Given task: Write out the passage of the keylogger discussion below word for word, from "Any number of" up to and including "information to you...".

Page text:
***

If the attacker has access to the computer, why not install some other key logger that would send info to the attacker's site?

5 comments

I agree that the someone having access to run arbitrary code on a machine is a much bigger deal. In this case, the difference between this debugging feature and an installed keylogger is the use of trusted software to perform the keylogging. When the mictray issue came out earlier this year, I ran across a blog post you may find interesting [1]. To summarize, the author repurposed the HP executable to log keys to a remote server using webdav.

[1] https://diablohorn.com/2017/05/12/repurposing-the-hp-audio-k...

Thanks, Julian - that was interesting. The redirecting of the keylog to a webdav destination lets the key logging happen to a remote server, without installing any untrusted software, and with no user UI-level exposure.
Claiming that an attacker would use this is nonsensical.

You need write access HKLM in order to change the registry key, if you have write access to HKLM you can inject your own driver (inc. keylogger) into the OS.

Plus the keypresses are context-less (i.e. you don't know what application, or window the keypress was sent to). A continuous stream of keypresses with no context is darn near useless, it doesn't even contain timestamps!

Any number of off-the-shelf keyloggers would do a far better job, all of which can be auto-loaded if you have HKLM write access. They'll even tell you the exact web page a keypress was sent to and manage the job of sending that information to you...

Those off the shelf keyloggers world be detected by security software, however, whereas something signed by the vendor is going to be whitelisted. I still wouldn’t say this is a huge sign of malice but it’s definitely open for creative misuse.
www.facebook.com<return> stephan<tab>123abc

doesn't seem useless to me.

A person that knows that you can use tab to jump between form fields probably uses a password manager anyway.
You only need a powered user to modify HKLM. It's a group between users and administrators, not often used or known.
Or as Raymond Chen is fond of saying (citing from the Hitchhikers Guide), "It rather involved being on the other side of this airtight hatchway".
>> why not install some other key logger that would send info to the attacker's site?

Because one would assume that this software/driver has been signed and would not be recognized as evil by any protection system, at least not one on the laptop.

and get their ssh keys while you're at it.

***

Provided records:
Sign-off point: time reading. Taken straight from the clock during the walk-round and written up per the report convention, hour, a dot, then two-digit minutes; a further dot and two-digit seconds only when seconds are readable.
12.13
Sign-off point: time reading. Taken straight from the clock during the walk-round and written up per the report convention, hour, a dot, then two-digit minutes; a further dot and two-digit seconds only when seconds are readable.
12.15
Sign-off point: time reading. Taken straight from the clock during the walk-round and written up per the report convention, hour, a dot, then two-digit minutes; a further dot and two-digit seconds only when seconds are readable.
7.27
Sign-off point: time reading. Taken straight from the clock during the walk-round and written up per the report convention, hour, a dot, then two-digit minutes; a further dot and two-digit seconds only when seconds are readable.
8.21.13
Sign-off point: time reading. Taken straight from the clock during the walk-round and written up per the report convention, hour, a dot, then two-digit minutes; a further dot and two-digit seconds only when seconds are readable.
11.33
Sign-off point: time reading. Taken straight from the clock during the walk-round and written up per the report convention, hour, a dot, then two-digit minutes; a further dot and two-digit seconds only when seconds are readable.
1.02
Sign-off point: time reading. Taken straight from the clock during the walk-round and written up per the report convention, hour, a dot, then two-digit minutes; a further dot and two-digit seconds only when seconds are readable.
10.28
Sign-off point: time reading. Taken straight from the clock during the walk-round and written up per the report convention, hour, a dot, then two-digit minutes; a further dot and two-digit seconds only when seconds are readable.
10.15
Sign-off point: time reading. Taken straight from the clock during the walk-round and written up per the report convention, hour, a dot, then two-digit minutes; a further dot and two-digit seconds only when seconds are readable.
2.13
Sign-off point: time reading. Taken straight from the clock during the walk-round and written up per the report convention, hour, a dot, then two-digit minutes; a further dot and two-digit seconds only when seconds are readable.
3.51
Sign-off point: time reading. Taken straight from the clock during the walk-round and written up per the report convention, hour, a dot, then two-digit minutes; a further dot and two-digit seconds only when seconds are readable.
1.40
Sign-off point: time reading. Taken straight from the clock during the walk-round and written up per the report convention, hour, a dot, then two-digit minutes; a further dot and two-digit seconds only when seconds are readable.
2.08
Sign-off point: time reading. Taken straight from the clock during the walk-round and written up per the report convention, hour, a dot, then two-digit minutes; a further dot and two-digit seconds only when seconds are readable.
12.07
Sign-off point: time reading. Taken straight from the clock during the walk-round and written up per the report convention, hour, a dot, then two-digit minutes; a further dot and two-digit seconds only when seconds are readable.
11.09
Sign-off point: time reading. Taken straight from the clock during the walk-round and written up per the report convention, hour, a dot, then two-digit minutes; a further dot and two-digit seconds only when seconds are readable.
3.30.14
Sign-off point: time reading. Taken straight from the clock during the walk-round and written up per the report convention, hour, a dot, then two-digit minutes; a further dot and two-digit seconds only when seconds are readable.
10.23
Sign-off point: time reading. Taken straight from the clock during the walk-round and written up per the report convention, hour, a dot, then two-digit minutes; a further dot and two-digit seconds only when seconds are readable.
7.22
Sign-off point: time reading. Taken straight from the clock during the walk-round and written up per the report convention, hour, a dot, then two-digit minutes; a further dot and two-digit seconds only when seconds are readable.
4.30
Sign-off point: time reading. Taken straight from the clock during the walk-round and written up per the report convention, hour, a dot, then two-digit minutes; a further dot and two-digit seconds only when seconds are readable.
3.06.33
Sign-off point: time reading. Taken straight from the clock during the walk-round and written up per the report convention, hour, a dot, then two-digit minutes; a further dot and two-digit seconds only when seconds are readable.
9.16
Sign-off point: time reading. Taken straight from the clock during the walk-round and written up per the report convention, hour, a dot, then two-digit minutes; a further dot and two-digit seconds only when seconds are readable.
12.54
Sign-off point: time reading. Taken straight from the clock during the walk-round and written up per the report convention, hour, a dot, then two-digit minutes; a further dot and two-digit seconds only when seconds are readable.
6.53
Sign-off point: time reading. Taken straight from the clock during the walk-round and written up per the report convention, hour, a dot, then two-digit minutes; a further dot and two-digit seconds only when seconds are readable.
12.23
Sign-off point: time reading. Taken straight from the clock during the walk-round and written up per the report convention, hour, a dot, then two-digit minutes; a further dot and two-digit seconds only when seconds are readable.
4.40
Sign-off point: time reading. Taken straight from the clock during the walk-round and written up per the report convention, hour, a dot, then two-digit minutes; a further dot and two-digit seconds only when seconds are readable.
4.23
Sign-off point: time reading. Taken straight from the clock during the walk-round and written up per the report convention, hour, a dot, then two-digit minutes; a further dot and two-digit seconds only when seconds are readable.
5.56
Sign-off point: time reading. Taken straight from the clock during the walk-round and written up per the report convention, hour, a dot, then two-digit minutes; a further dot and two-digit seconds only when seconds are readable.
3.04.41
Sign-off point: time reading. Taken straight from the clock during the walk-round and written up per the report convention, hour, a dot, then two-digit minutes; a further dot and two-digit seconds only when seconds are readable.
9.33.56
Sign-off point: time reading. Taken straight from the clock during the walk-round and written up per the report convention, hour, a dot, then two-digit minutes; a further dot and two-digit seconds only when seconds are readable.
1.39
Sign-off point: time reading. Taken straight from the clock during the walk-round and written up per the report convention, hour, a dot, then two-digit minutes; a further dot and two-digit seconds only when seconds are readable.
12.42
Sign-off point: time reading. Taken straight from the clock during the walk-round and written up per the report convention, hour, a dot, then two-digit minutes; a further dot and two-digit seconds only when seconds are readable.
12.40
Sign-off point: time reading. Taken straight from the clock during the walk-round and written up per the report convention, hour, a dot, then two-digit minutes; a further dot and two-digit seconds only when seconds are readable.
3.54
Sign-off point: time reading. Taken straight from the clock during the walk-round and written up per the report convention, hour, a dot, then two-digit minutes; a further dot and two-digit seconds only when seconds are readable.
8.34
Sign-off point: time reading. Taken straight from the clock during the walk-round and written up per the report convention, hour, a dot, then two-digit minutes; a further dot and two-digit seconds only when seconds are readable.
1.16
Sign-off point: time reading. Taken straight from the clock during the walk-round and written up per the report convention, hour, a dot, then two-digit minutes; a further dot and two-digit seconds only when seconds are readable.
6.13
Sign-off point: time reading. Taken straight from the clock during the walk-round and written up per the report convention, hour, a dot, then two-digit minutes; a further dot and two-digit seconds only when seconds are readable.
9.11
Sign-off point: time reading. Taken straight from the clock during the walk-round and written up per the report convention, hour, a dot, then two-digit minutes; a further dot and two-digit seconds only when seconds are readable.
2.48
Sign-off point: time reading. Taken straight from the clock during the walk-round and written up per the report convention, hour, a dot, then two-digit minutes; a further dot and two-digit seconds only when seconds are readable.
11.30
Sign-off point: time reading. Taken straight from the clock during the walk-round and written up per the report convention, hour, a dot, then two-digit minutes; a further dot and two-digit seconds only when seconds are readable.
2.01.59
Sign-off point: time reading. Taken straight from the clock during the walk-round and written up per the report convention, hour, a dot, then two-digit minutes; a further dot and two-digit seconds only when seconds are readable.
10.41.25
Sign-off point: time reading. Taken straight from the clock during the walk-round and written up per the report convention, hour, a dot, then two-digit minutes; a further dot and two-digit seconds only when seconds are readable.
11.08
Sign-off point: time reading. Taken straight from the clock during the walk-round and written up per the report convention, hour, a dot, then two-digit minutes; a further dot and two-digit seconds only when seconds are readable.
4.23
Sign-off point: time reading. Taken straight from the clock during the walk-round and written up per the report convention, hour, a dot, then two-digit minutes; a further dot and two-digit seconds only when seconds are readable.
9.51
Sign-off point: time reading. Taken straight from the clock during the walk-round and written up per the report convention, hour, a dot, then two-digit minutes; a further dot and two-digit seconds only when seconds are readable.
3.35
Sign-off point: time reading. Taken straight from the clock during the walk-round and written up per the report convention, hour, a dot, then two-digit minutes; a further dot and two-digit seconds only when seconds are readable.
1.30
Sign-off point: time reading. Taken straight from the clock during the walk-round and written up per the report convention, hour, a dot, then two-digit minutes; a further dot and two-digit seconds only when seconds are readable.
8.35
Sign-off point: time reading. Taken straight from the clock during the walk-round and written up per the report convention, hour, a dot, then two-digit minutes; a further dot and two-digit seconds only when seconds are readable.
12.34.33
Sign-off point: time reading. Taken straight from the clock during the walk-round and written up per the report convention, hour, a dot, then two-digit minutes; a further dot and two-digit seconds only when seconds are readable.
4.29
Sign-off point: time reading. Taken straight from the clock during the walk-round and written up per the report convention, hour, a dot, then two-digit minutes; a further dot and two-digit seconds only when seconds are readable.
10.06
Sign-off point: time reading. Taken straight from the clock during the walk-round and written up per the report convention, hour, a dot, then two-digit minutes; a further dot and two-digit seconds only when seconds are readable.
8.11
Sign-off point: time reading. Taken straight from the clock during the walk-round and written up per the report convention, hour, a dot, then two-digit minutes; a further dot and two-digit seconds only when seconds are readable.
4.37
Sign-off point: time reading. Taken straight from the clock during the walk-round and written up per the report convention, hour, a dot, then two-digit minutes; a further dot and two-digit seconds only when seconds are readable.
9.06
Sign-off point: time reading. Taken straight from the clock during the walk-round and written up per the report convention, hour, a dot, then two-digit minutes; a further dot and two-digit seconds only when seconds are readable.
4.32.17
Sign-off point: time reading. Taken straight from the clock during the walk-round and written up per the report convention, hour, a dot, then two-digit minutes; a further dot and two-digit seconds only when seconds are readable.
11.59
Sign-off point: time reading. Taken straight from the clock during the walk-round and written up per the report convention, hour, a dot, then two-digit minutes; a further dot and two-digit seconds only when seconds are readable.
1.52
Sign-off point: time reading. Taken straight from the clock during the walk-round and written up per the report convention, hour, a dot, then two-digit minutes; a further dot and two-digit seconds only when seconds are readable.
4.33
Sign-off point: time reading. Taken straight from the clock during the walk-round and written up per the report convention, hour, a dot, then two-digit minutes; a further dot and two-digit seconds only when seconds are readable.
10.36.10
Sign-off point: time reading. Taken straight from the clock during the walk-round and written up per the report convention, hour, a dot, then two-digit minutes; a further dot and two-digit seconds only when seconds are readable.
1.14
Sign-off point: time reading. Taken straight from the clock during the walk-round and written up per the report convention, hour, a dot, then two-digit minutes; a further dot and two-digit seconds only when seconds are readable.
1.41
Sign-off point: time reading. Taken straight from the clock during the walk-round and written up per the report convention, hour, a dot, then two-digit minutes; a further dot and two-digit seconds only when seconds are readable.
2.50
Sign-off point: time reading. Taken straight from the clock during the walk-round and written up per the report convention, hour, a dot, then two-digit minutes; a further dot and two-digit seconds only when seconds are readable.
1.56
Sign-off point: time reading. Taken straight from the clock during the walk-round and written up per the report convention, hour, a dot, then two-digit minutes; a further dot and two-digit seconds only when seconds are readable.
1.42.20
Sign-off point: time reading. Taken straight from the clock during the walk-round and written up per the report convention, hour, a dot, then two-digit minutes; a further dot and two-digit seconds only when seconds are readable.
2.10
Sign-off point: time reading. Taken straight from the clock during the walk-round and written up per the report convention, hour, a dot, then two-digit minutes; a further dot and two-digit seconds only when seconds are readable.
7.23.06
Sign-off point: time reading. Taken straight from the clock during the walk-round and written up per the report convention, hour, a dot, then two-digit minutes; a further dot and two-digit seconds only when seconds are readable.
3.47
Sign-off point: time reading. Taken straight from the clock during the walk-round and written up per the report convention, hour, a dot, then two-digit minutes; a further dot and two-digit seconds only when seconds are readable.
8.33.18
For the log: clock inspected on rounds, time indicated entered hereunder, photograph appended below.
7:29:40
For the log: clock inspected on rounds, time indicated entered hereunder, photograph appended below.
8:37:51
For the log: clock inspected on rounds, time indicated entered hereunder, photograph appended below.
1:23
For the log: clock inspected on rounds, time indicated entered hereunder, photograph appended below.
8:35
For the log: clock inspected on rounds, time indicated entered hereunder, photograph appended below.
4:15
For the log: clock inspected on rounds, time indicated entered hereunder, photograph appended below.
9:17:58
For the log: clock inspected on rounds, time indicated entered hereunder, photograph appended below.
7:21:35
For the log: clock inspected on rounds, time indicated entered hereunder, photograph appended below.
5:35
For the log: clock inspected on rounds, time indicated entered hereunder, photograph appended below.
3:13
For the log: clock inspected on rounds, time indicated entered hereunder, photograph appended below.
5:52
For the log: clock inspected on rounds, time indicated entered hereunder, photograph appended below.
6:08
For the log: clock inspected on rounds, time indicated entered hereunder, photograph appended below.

***

In response:
Any number of off-the-shelf keyloggers would do a far better job, all of which can be auto-loaded if you have HKLM write access. They'll even tell you the exact web page a keypress was sent to and manage the job of sending that information to you...